I don’t know if this will be helpful to you or not, but I’ve made a package
that is basically a copy/paste of the autoescaping logic from html/template,
but modified to work at runtime instead of when compiling a template:
github.com/andybalholm/escaper <http://github.com/andybalholm/escaper>
It lets you write your “template” logic in plain Go instead of the special
template language, without needing to spend a lot of extra effort on escaping.
The runtime impact would be mixed: you would lose the overhead of reflection,
but gain the overhead of figuring out HTML contexts at runtime. I don’t know if
it would be a net performance gain or not.
Anyway, your RenderComponent method would look something like this:
func (b *ButtonRenderer) RenderComponent(wr io.Writer, view
mgc.ViewComponentRenderer, args ...interface{}) (string, error) {
if button, ok := view.(*components.Button); !ok {
return "", errors.New("wrong type expected components.Button")

══════

> [Task item A]
Answer these questions about the message on the escaper package:
(i) From which package was the autoescaping logic copied?
(ii) Which overhead would be lost by using the package?
(iii) What is the name of the method shown in the code?
> [Task item B]
Rewrite the part of the message on the escaper package starting at "The runtime impact" and ending at "gain or not.", with "HTML contexts" replaced by "escaping contexts".
> [Task item C]
Continue the message on the escaper package from the point where it stops.

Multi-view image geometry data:

══════

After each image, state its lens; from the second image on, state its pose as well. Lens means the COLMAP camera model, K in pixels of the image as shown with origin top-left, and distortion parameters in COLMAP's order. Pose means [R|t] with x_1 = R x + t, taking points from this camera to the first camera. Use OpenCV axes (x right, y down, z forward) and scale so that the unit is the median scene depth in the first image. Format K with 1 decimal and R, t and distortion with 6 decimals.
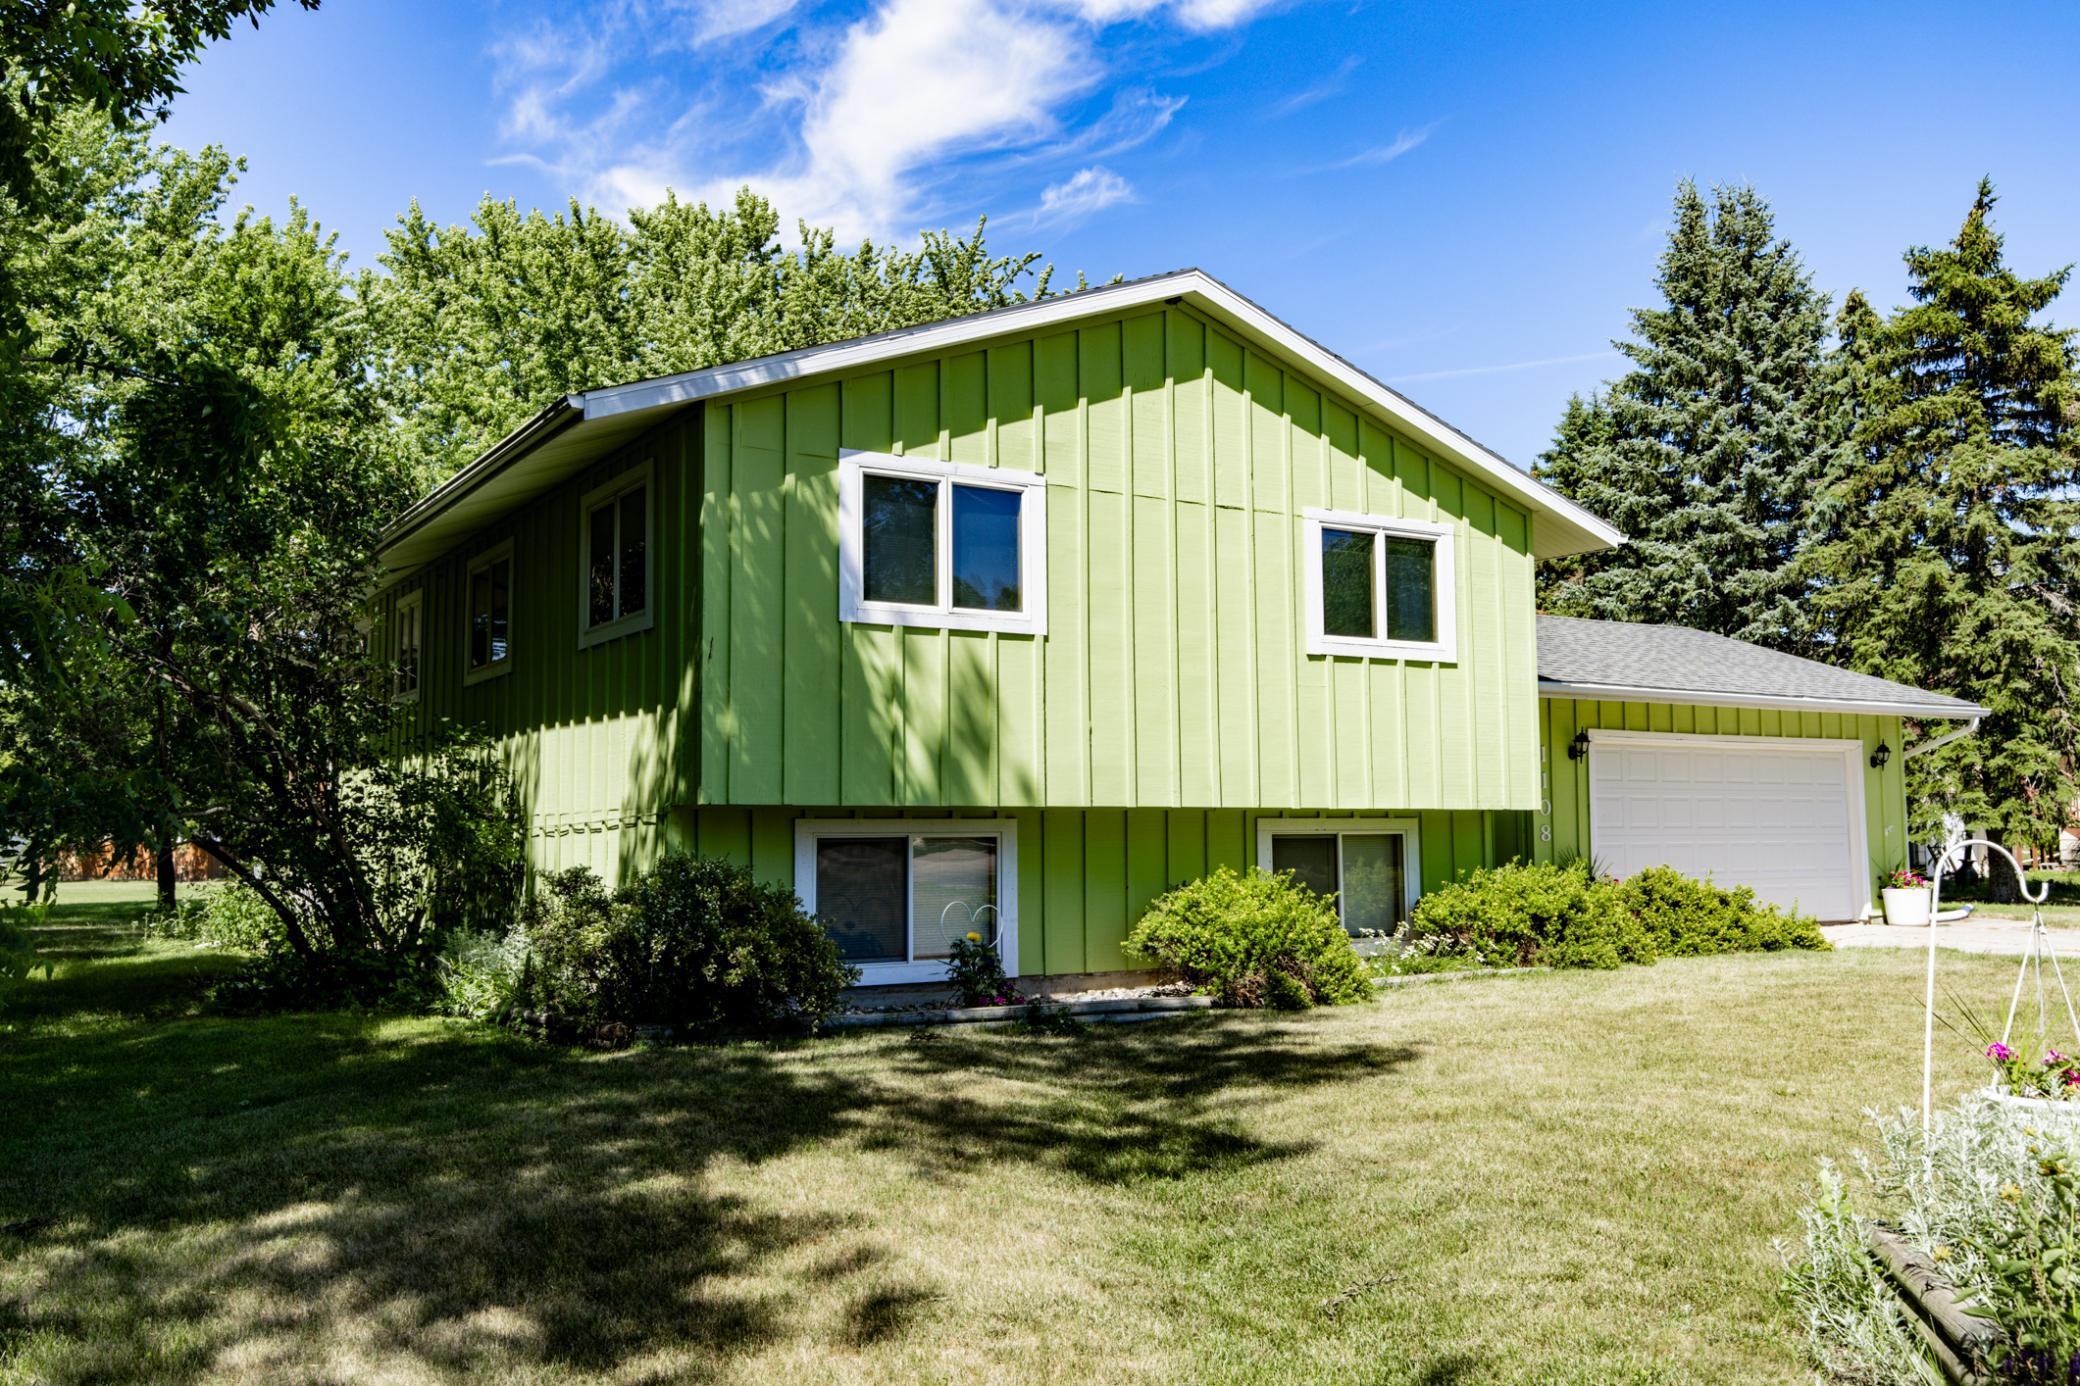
lens RADIAL K [[1754.6, 0, 1042.9], [0, 1754.6, 653.6], [0, 0, 1]] dist [0.005404, 0.000943]
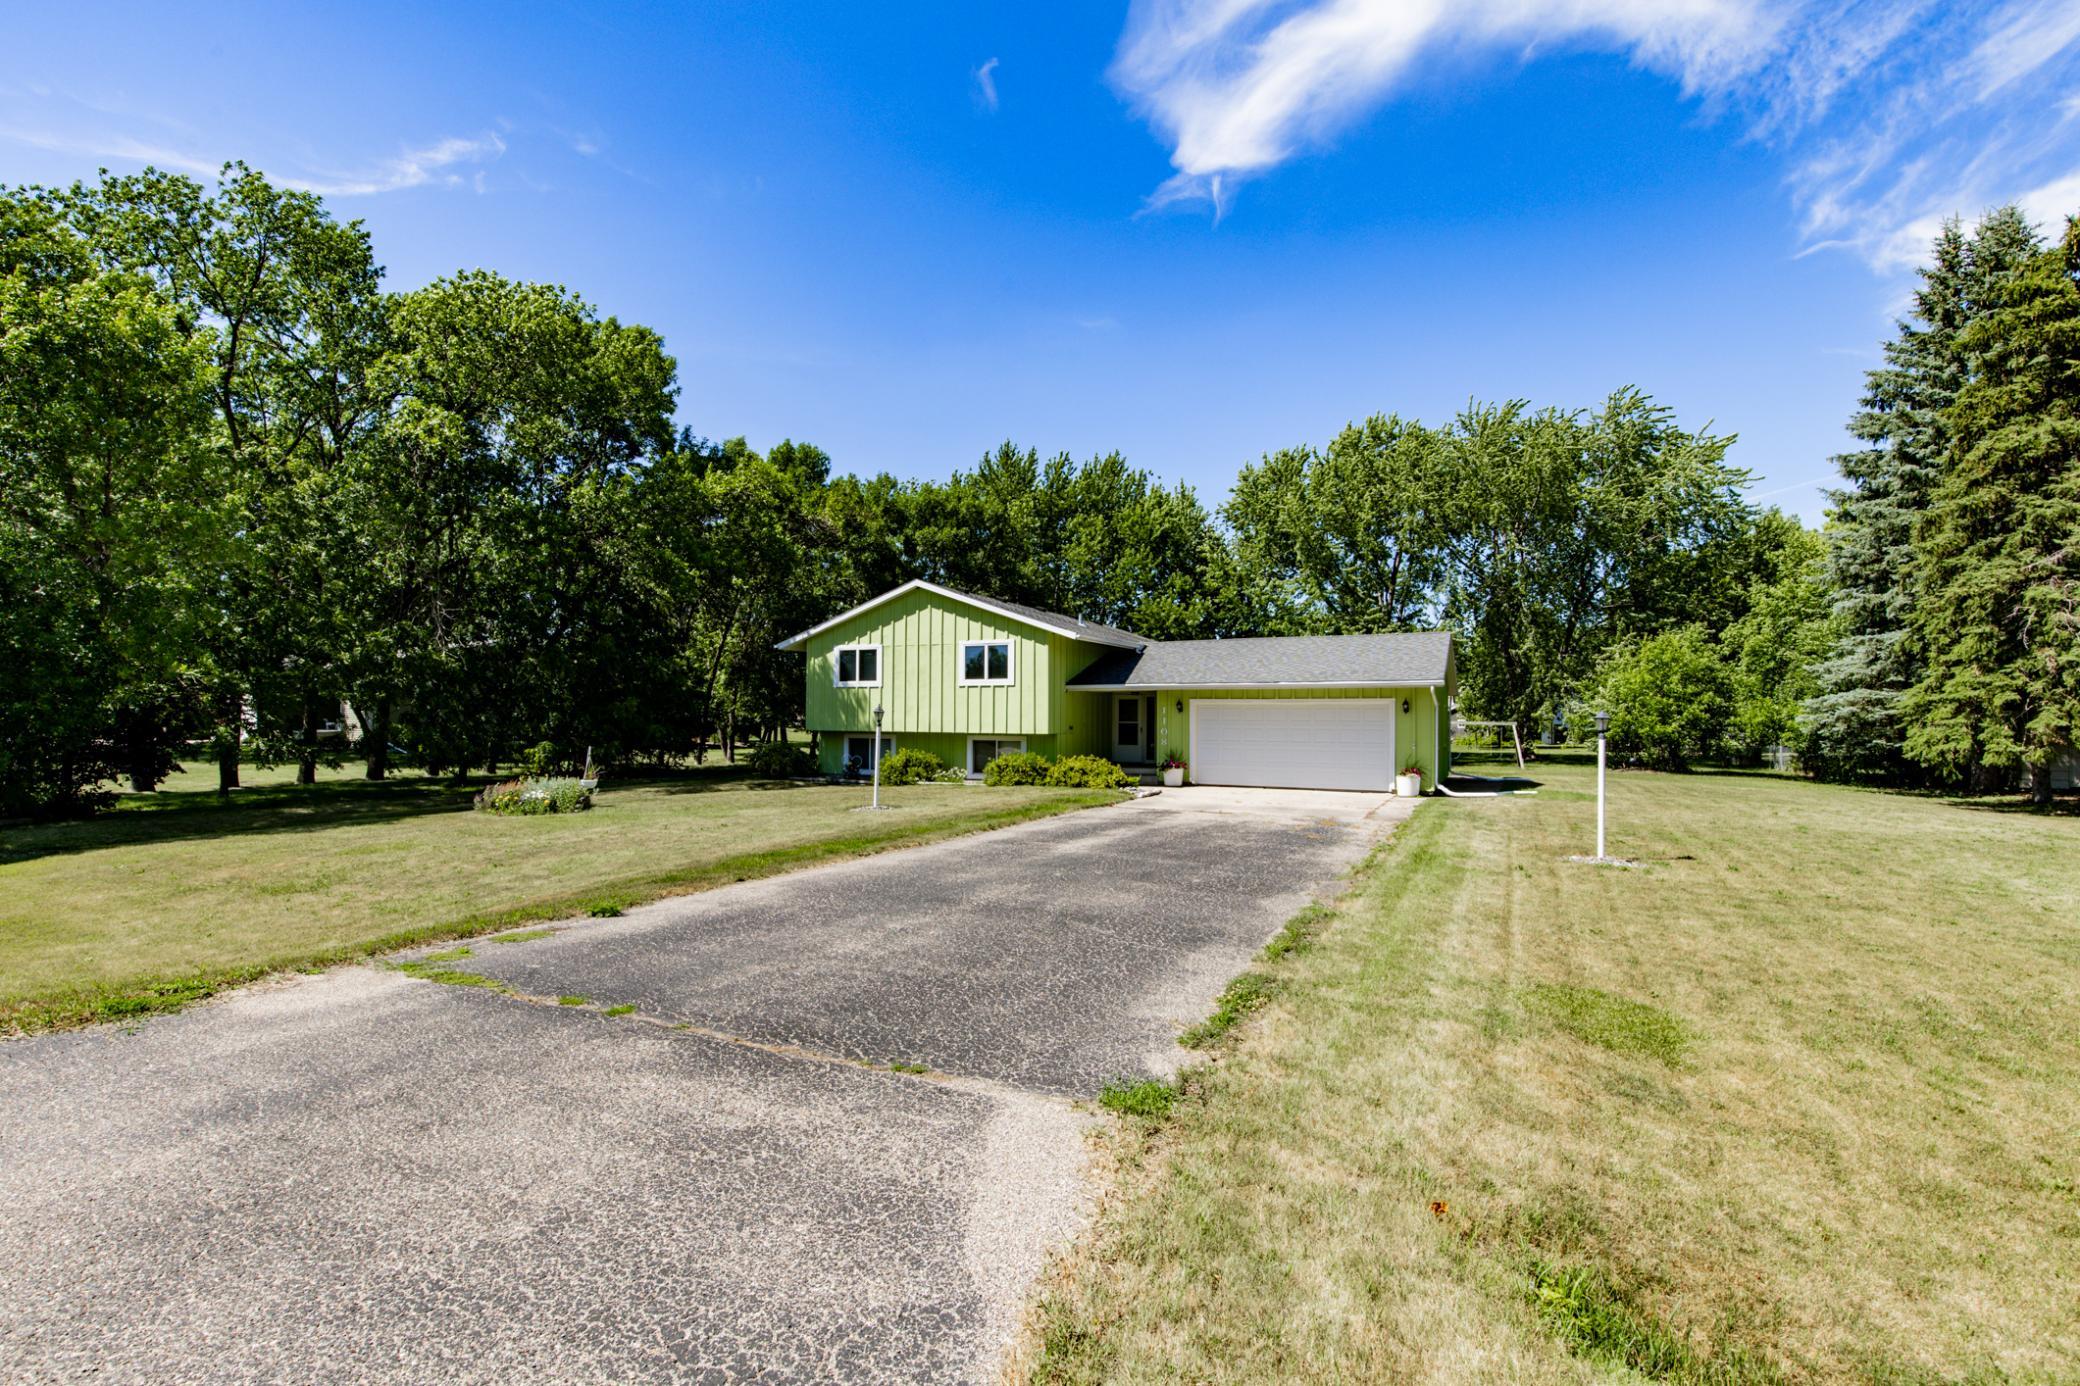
lens RADIAL K [[957.9, 0, 1021.6], [0, 957.9, 705.4], [0, 0, 1]] dist [0.010317, -0.000570]
pose [[0.509970, 0.001218, -0.860191, 1.664517], [0.082052, 0.995370, 0.050055, -0.041800], [0.856270, -0.096106, 0.507509, 0.168926]]
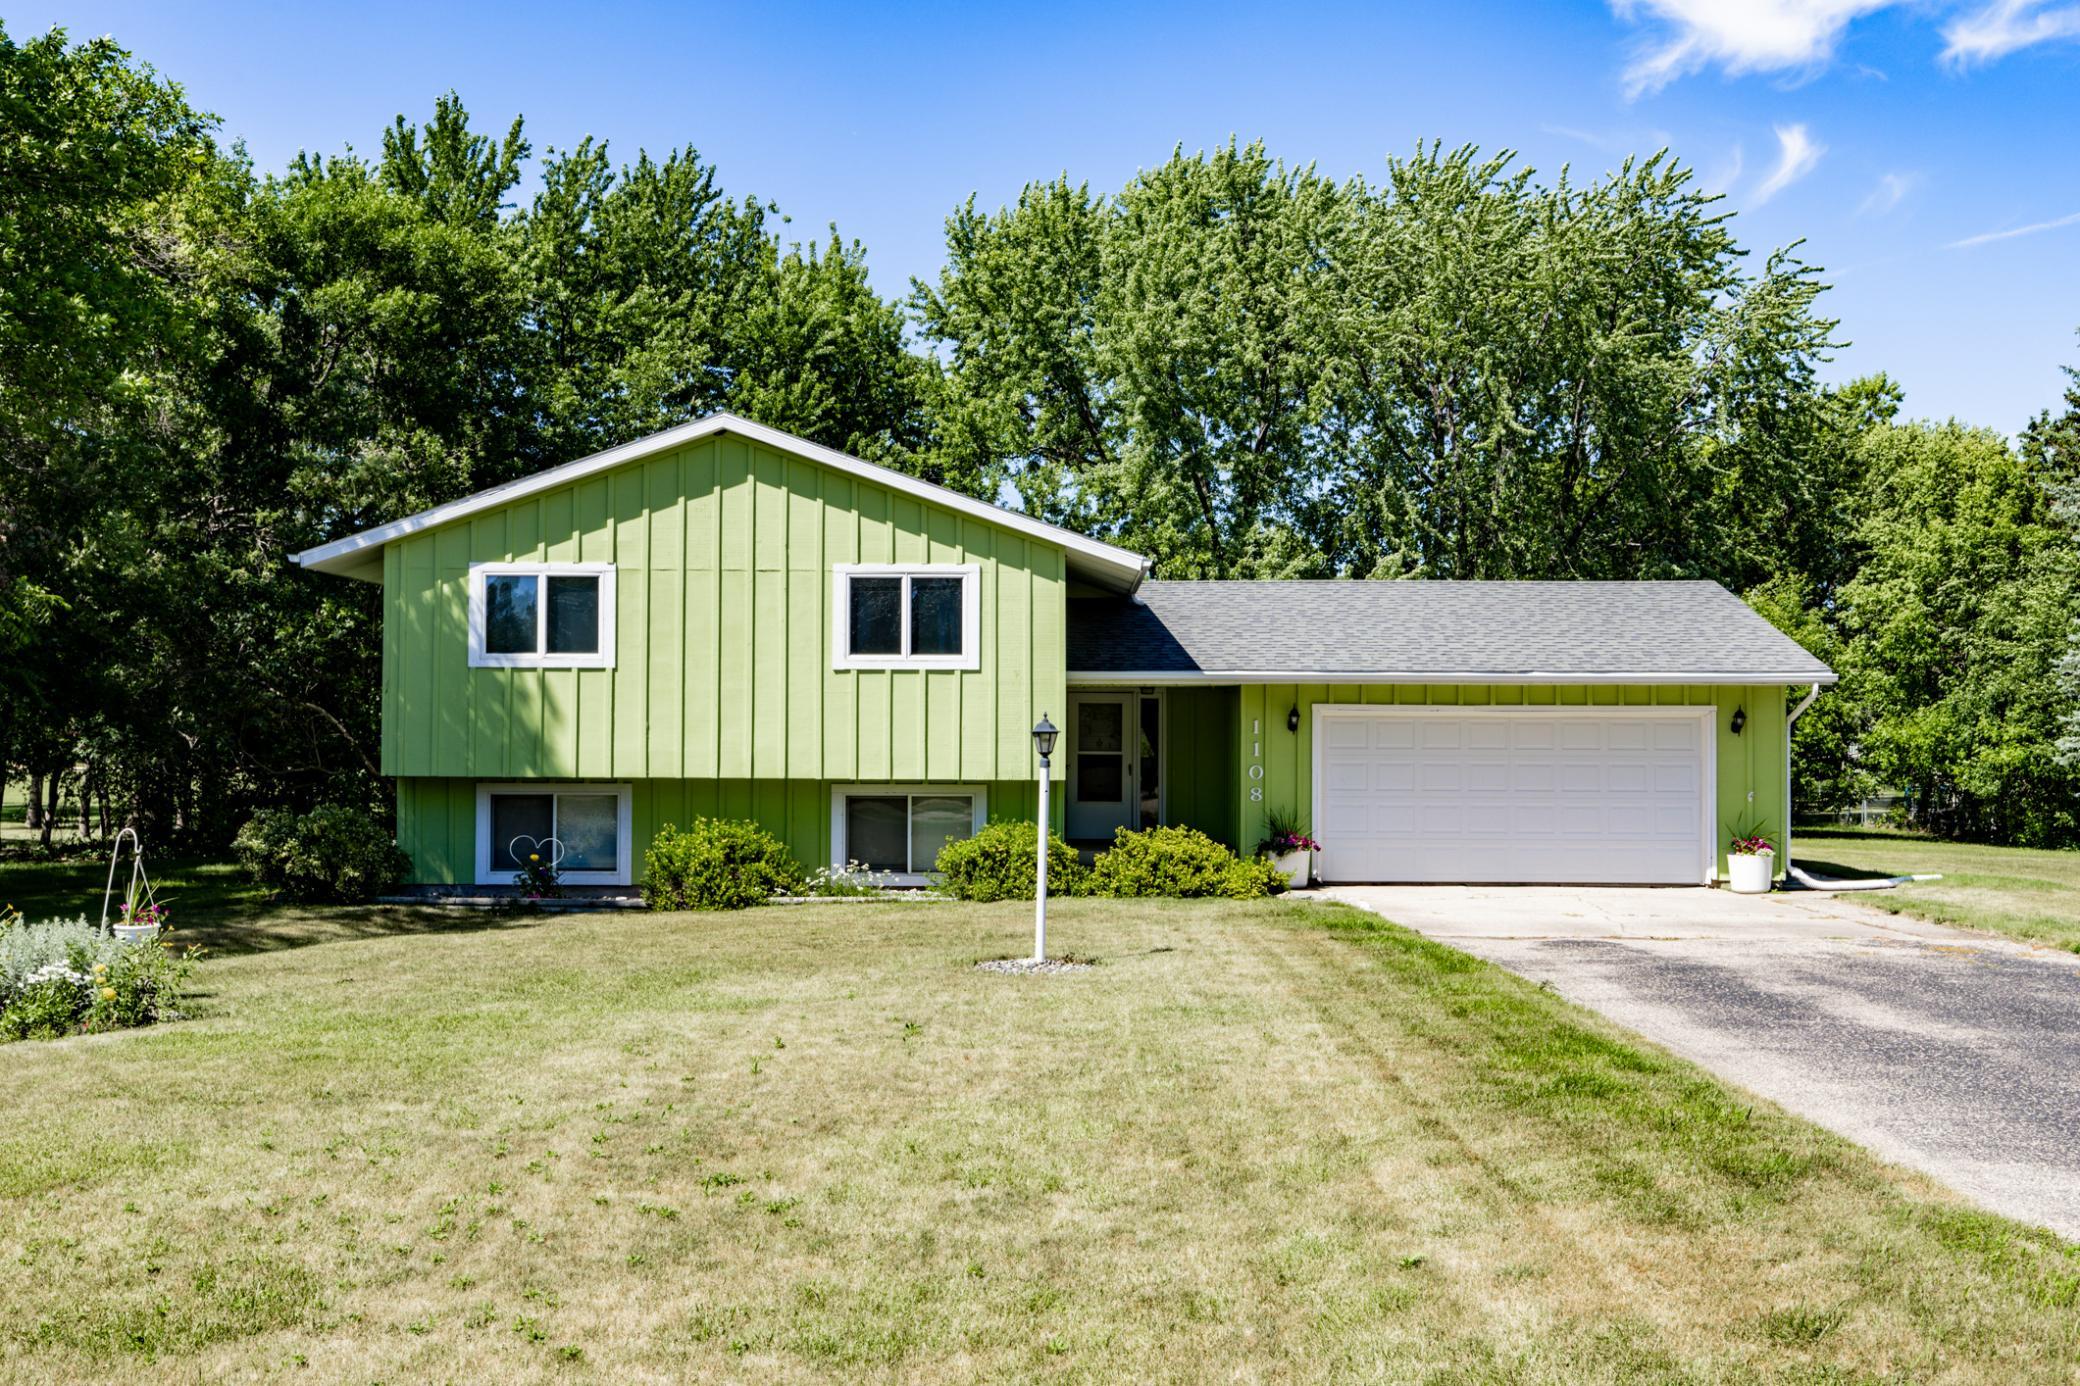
lens RADIAL K [[2049.8, 0, 990.6], [0, 2049.8, 697.2], [0, 0, 1]] dist [-0.000977, 0.014565]
pose [[0.835026, 0.000115, -0.550210, 1.097407], [0.047159, 0.996305, 0.071778, -0.084995], [0.548185, -0.085884, 0.831936, -0.288413]]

══════

> [Written response A]
(i) html/template
(ii) The overhead of reflection
(iii) RenderComponent

> [Written response B]
The runtime impact would be mixed: you would lose the overhead of reflection,
but gain the overhead of figuring out escaping contexts at runtime. I don’t know if
it would be a net performance gain or not.

> [Written response C]
} else {
e := escaper.New(w)
tag := "button"
if button.Attr.Has("href") {
if button.Attr.Has("disabled") {
tag = "span"
} else {
tag = "a"
}
}
e.Literal("<"+tag+" ")
for _, v := range button.Attr {
e.Print(v.Name+"='", v.Value, "' ")
}
e.Print("class='", button.Classes.Render(), "' ")
if button.GetValue() != "" {
e.Print("value='", button.GetValue(), "'")
}
e.Print(">", button.GetLabel(), "</"+tag+">")
}
return "", nil
}
The only real thinking about escaping you need to do is deciding whether to use
a plus or a comma between strings you want to join, to preserve the proper
alternation between literals and values in the arguments to e.Print.